Audio Technology

INSIDE SPECTRA 1964

Many times when mastering I’ve needed sporadic limiting to protect against the ‘overs’ caused by intersample peaking, as shown when using a true peak meter. These overs can cause distortion when codecs are applied for streaming or MP3s, but many of the digital limiters I’ve tried did not provide effective protection. I compared virtually every digital limiter on the market, and measured the true peak outputs, but wasn’t in love with the sound of any of them. Wouldn’t it be great to be able to pump up the volume of a master, with no intersample peaks, and remain completely in the analogue domain?
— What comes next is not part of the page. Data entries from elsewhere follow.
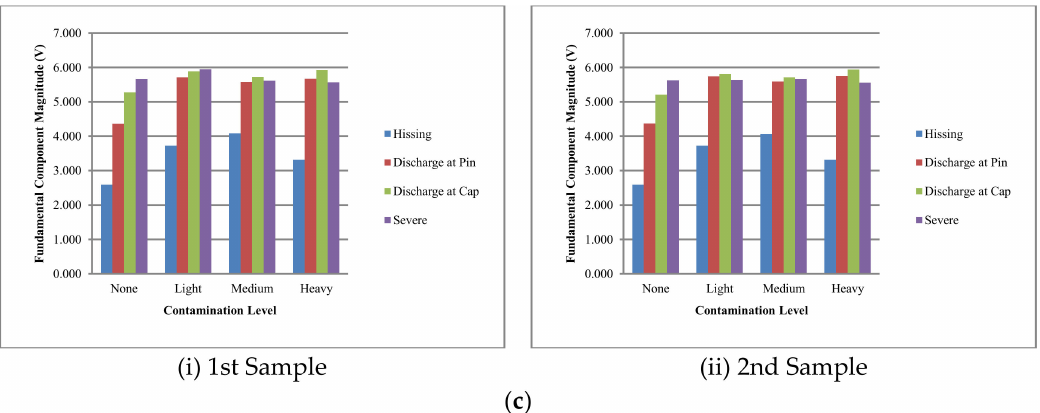
Figure 16. Fundamental frequency components for dry condition for samples: ( a ) Group A; ( b ) Group B; ( c ) Group C insulators.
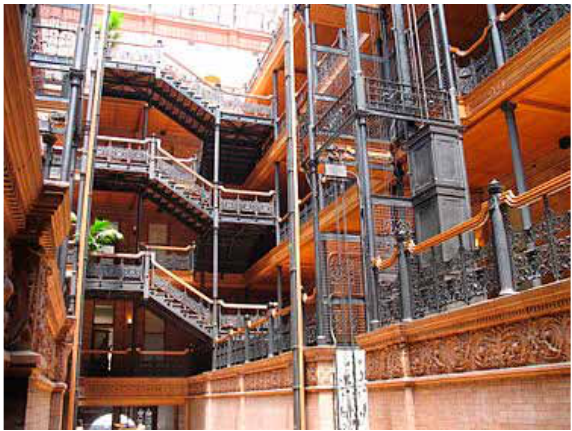
fig. 11. Interior view of the Bradbury Building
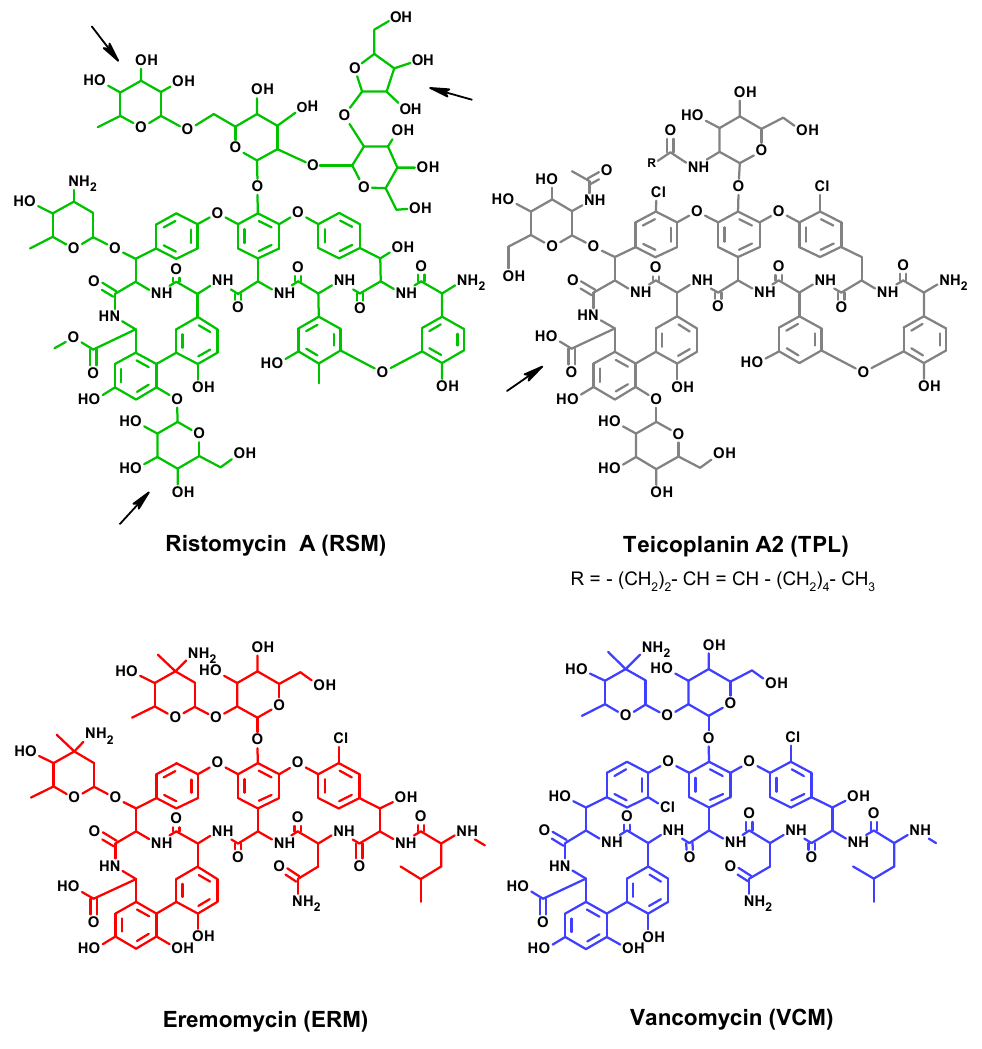
Figure 1. Structures of glycopeptide antibiotics. The sites of possible coupling between glycopeptides and carriers in immunogens are indicated by arrows.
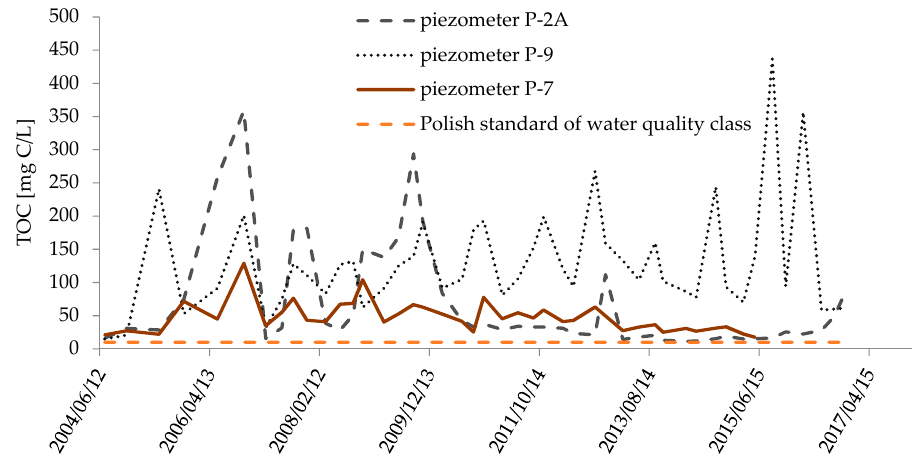
Figure 12. Temporal changes of the TOC level in piezometers located in the landfill area.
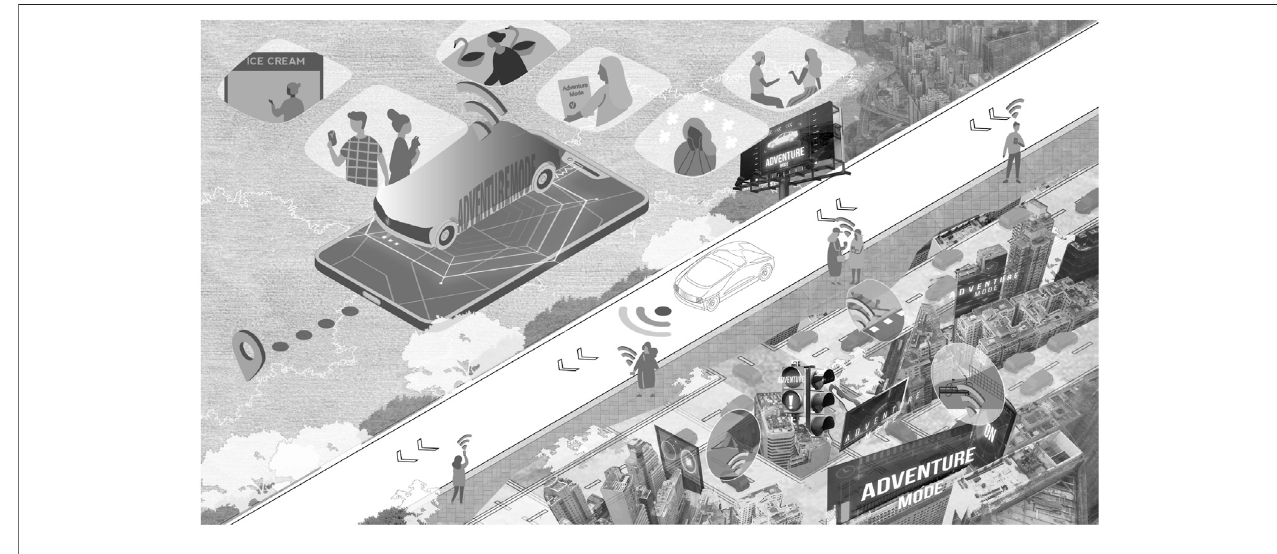
FIGURE 1 | Adventure Mode (image by Hanwen Chen).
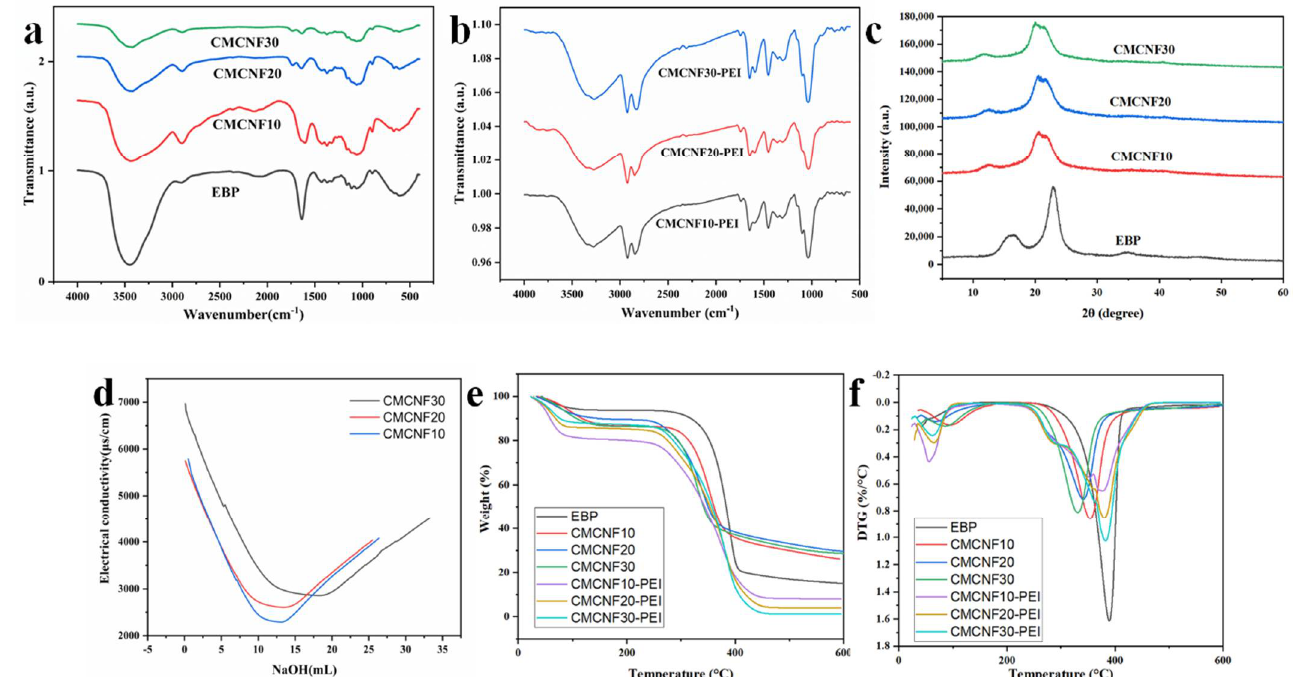
Figure 1. FTIR spectra of ( a ) EBP, CMCNFs, ( b ) CMCNFs-PEI, ( c ) XRD spectra of EBP and CMCNFs, ( d ) illustration of approach used for determination of carboxyl group in CMCNFs, ( e ) TGA, and ( f ) DTG curves of all samples.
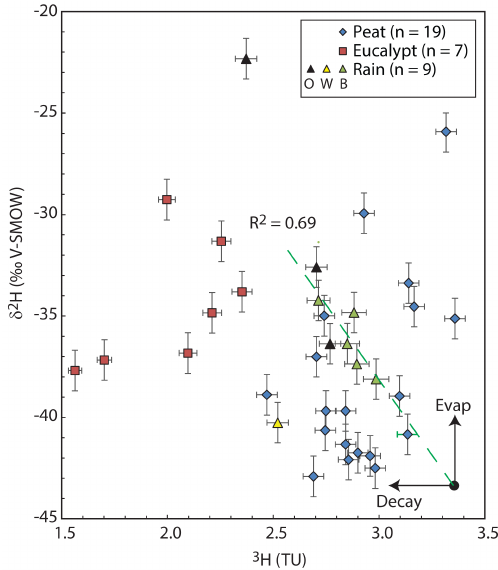
Figure 3. δ 18 O vs. δ 2 H values of waters from the Australian Alps (data from Table 1) relative to the global meteoric water line (GMWL: Clark and Fritz, 1997) and the Melbourne meteoric wa- ter line (MMWL: Hughes and Crawford, 2012). Each data point represents an individual sample collected on the date indicated in Table 1. Error bars are analytical uncertainties (0.2‰ for δ 18 O and 1‰ for δ 2 H). Rainfall samples: B indicates Mount Buffalo multi- month samples; W indicates the 2-week winter precipitation sam- ple; O indicates other samples from southeast Australia. Dashed line (slope, S = 5) is fit to all of the data by linear regression.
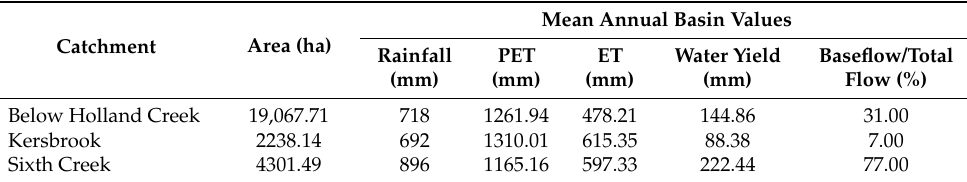
Table 3. Water budget components of the study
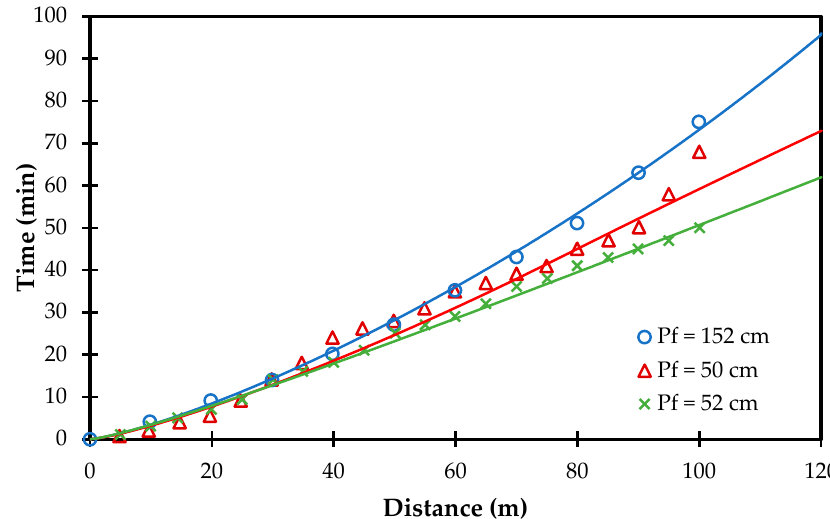
Figure 4. Evolution of the advance front in the border irrigation with shallow water table.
Researching ultra-fast analogue limiters, I learned that the Spectra Sonics 601 limiter is the fastest on the planet – even though it’s an original design from 1969. It’s a fixed-timing, fixed-threshold peak limiter circuit that operates fully within a 180 nanosecond range [0.00000018 seconds], transparently eliminating voltage transients and thereby providing more headroom for any device placed after it in the signal chain. Many of these transients are inaudible except for how they affect the operation of analogue and digital processing downstream.

Spectra Sonics is the same company that built the desks in many of my favourite studios, including Muscle Shoals, Ardent, Stax, Advision, Chateau d’Herouville and the Record Plant studios. Their 101 preamp was the soul of these desks, and many of my favourite-sounding albums were done on them. In fact, their preamp and limiter modules were used to make much of the music that has influenced me. Here’s a very abbreviated list: T. Rex’s Electric Warrior, Aerosmith’s Toys in the Attic and Get Your Wings, Led Zeppelin’s III, Elton John’s Honky Chateau and Don’t Shoot Me I’m Only the Piano, Big Star’s , most of the albums Tom Dowd recorded, all the Stax and Muscle Shoals output from the mid-sixties onwards, and more.